AOC is worried about haters but she shows up with a dress telling everyone there that they need to pay more in taxes? 

Making a political statement at a fundraiser is an example of the civility that we are told is missing in society today?

I guess it would also be fine to have a woman show up in a "Choose Life" dress at a Planned Parenthood fundraiser or in a "Send Them Home" dress at a fundraiser for illegal immigrants. 

If you think this fashion statement is questionable consider what Kim Kardashian West wore to the Met Gala.

Credit: CNN, Getty Images

The theme of the Gala was "In America: A Lexicon of Fashion".

It is unclear to me where in the lexicon of American fashion this fits in?

Is she angling to be the next Bat Woman?

Is she showing solidarity with women now oppressed in Afghanistan by the Taliban?

Is she modeling a new look for personal protective equipment for the next phase of the pandemic?

What we saw at the Met Gala might be evidence that all rich people have cents in their bank account but that does not mean they all have common sense.

The reality is that most people with money got it because they have some sense and they keep their money by not doing something stupid with it. Most are not going to sit back and do nothing if someone wants to take it.

We saw it in the 1990's.

They might decide to buy a lake house and a small board rather than a luxury yacht. 

They might decide their wife does need a diamond necklace or fur for her birthday. Take her to Italy instead.

They might decide they don't need to risk their money on a new business when they will share more than half of the profits with the government.

They might decide they don't need to live in New York City or San Francisco. Miami or Austin will be just fine.

The fact is that when politicians put a target on the rich it is usually everyone else that gets hit.

The great economist Walter E. Williams explained why unintended consequences are so common when the "rich" are targeted in these tax raising schemes such as the luxury tax of the 1990's.
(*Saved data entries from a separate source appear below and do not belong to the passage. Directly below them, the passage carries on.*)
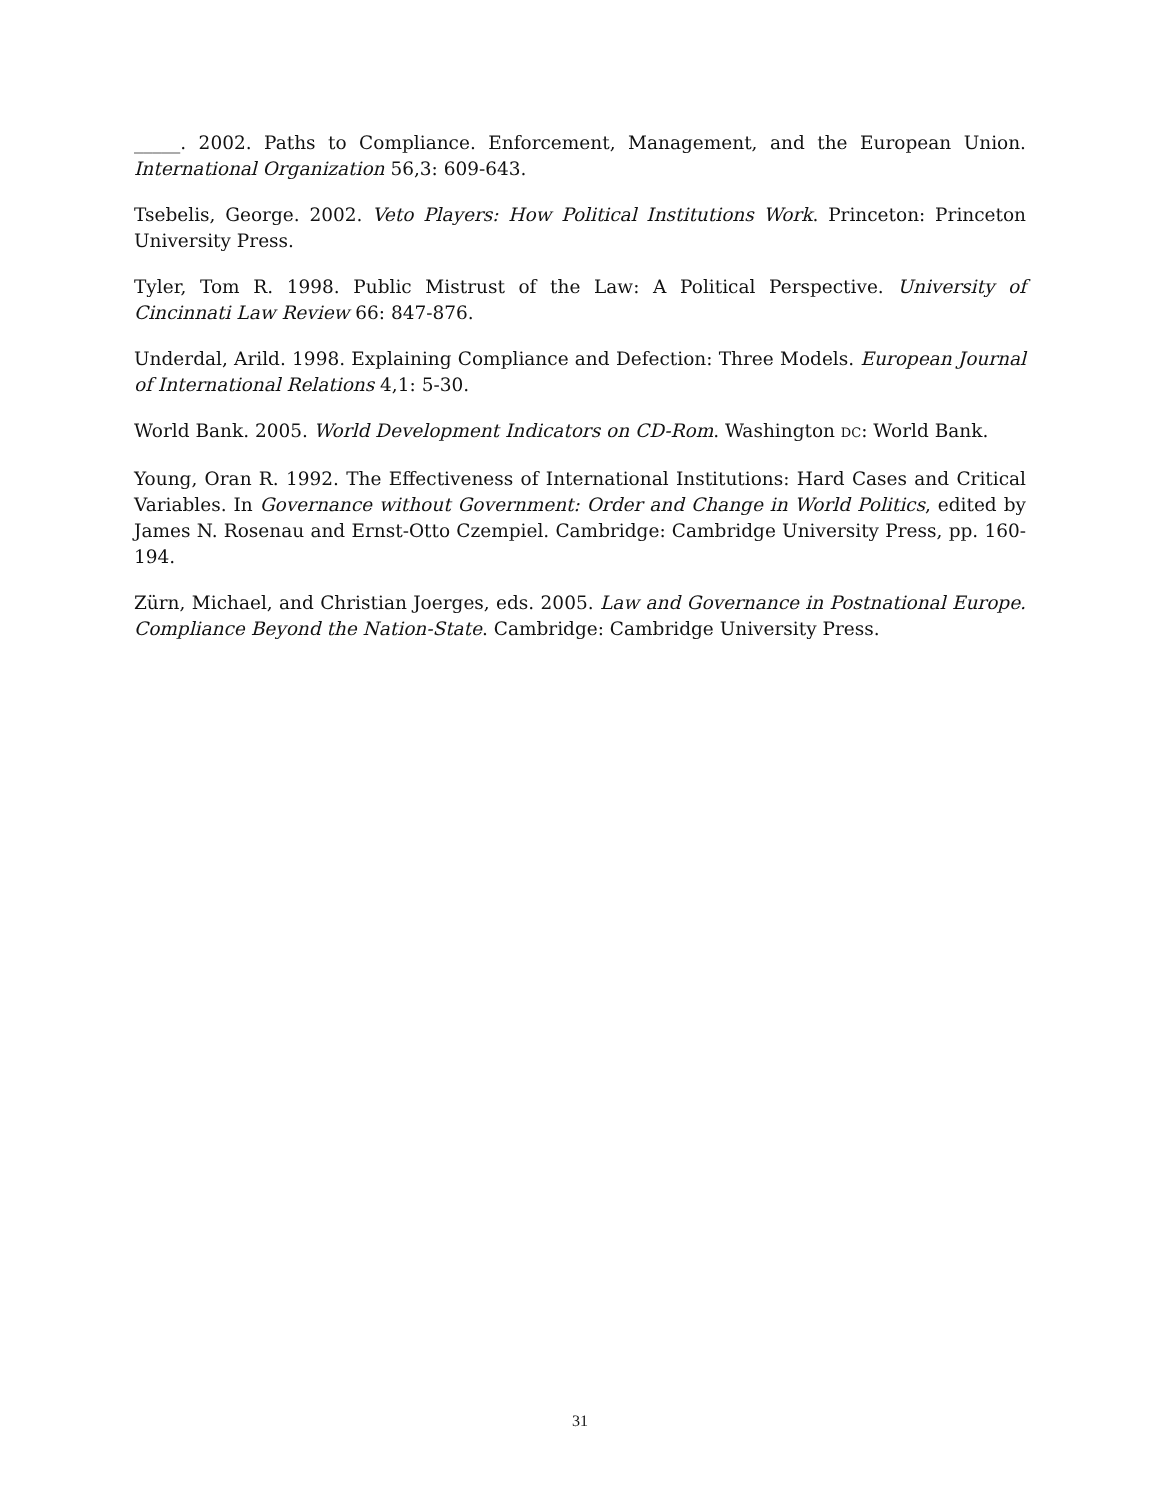_____. 2002. Paths to Compliance. Enforcement, Management, and the European Union. International Organization 56,3: 609-643.
Tsebelis, George. 2002. Veto Players: How Political Institutions Work. Princeton: Princeton University Press.
Tyler, Tom R. 1998. Public Mistrust of the Law: A Political Perspective. University of Cincinnati Law Review 66: 847-876.
Underdal, Arild. 1998. Explaining Compliance and Defection: Three Models. European Journal of International Relations 4,1: 5-30.
World Bank. 2005. World Development Indicators on CD-Rom. Washington DC: World Bank.
Young, Oran R. 1992. The Effectiveness of International Institutions: Hard Cases and Critical Variables. In Governance without Government: Order and Change in World Politics, edited by James N. Rosenau and Ernst-Otto Czempiel. Cambridge: Cambridge University Press, pp. 160-194.
Zürn, Michael, and Christian Joerges, eds. 2005. Law and Governance in Postnational Europe. Compliance Beyond the Nation-State. Cambridge: Cambridge University Press.
31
Congress repealed the luxury tax in 1993 after realizing it was a job killer and raised little net revenue. Why did congressional dreams of greater revenues turn into a nightmare? Kennedy, Mitchell and their congressional colleagues simply assumed that the rich would act the same after the imposition of the luxury tax as they did before and that the only difference would be more money in the government's coffers. Like most politicians then and now, they had what economists call a zero-elasticity vision of the world, a fancy way of saying they believed that people do not respond to price changes. People always respond to price changes. The only debatable issue is how much and over what period.

History may not repeat but it surely rhymes.